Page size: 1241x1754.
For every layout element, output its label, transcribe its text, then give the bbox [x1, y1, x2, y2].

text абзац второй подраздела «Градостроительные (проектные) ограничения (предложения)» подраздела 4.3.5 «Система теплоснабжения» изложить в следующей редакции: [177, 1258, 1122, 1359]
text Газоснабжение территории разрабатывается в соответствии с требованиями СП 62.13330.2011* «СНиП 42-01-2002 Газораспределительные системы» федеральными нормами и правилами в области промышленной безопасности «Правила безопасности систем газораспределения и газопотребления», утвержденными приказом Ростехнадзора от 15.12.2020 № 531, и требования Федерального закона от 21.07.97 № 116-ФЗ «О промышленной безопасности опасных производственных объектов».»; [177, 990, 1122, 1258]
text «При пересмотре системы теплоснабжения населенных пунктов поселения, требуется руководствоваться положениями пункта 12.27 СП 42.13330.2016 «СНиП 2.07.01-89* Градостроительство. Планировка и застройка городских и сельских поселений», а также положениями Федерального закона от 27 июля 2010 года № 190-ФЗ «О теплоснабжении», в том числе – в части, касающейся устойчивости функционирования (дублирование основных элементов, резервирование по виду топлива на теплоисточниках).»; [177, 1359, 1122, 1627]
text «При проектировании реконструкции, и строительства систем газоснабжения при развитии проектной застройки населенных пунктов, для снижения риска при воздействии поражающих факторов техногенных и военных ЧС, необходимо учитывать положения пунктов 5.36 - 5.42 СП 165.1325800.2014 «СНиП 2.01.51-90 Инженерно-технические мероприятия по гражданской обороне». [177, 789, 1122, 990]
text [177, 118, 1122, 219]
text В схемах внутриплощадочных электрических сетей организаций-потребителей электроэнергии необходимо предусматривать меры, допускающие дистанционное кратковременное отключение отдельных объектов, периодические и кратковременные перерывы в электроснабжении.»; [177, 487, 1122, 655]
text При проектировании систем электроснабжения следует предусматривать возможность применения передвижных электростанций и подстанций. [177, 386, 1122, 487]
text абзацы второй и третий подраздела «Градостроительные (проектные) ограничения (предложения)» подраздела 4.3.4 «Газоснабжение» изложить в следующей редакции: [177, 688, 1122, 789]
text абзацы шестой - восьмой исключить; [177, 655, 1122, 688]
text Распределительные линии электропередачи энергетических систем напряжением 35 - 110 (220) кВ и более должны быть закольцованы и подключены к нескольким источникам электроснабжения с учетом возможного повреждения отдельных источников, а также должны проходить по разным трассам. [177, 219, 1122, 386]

● ● ● ● ● ● ●

- _What to do_: Each entry above is to be copied out exactly.

- _Output of the task_:
Page size: 1241x1754.
For every layout element, output its label, transcribe its text, then give the bbox [x1, y1, x2, y2].

text абзац второй подраздела «Градостроительные (проектные) ограничения (предложения)» подраздела 4.3.5 «Система теплоснабжения» изложить в следующей редакции: [177, 1258, 1122, 1359]
text Газоснабжение территории разрабатывается в соответствии с требованиями СП 62.13330.2011* «СНиП 42-01-2002 Газораспределительные системы» федеральными нормами и правилами в области промышленной безопасности «Правила безопасности систем газораспределения и газопотребления», утвержденными приказом Ростехнадзора от 15.12.2020 № 531, и требования Федерального закона от 21.07.97 № 116-ФЗ «О промышленной безопасности опасных производственных объектов».»; [177, 990, 1122, 1258]
text «При пересмотре системы теплоснабжения населенных пунктов поселения, требуется руководствоваться положениями пункта 12.27 СП 42.13330.2016 «СНиП 2.07.01-89* Градостроительство. Планировка и застройка городских и сельских поселений», а также положениями Федерального закона от 27 июля 2010 года № 190-ФЗ «О теплоснабжении», в том числе – в части, касающейся устойчивости функционирования (дублирование основных элементов, резервирование по виду топлива на теплоисточниках).»; [177, 1359, 1122, 1627]
text «При проектировании реконструкции, и строительства систем газоснабжения при развитии проектной застройки населенных пунктов, для снижения риска при воздействии поражающих факторов техногенных и военных ЧС, необходимо учитывать положения пунктов 5.36 - 5.42 СП 165.1325800.2014 «СНиП 2.01.51-90 Инженерно-технические мероприятия по гражданской обороне». [177, 789, 1122, 990]
text [177, 118, 1122, 219]
text В схемах внутриплощадочных электрических сетей организаций-потребителей электроэнергии необходимо предусматривать меры, допускающие дистанционное кратковременное отключение отдельных объектов, периодические и кратковременные перерывы в электроснабжении.»; [177, 487, 1122, 655]
text При проектировании систем электроснабжения следует предусматривать возможность применения передвижных электростанций и подстанций. [177, 386, 1122, 487]
text абзацы второй и третий подраздела «Градостроительные (проектные) ограничения (предложения)» подраздела 4.3.4 «Газоснабжение» изложить в следующей редакции: [177, 688, 1122, 789]
text абзацы шестой - восьмой исключить; [177, 655, 1122, 688]
text Распределительные линии электропередачи энергетических систем напряжением 35 - 110 (220) кВ и более должны быть закольцованы и подключены к нескольким источникам электроснабжения с учетом возможного повреждения отдельных источников, а также должны проходить по разным трассам. [177, 219, 1122, 386]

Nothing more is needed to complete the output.